» **The input**
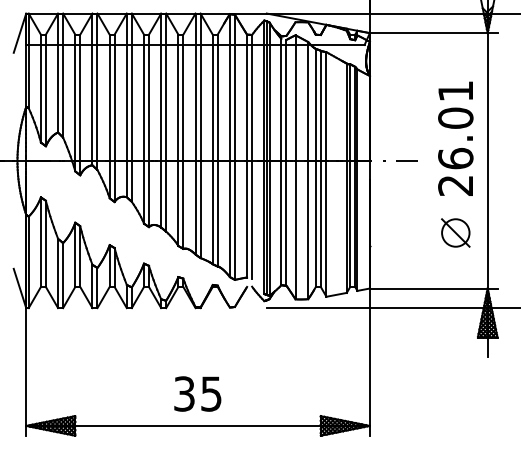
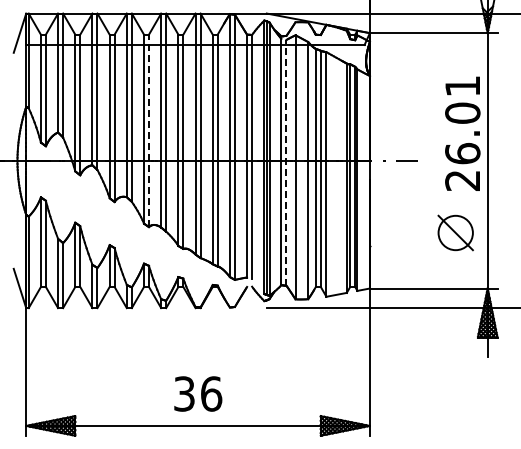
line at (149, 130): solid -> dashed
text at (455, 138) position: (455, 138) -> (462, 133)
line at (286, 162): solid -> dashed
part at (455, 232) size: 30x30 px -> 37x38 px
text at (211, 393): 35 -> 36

» **Instruction**
Please update the records by changing every "solid" to "continuous", and leave everything else unchanged. Write out the revised lines, but leave out the pictures.

» **Solution to this problem**
line at (149, 130): continuous -> dashed
text at (455, 138) position: (455, 138) -> (462, 133)
line at (286, 162): continuous -> dashed
part at (455, 232) size: 30x30 px -> 37x38 px
text at (211, 393): 35 -> 36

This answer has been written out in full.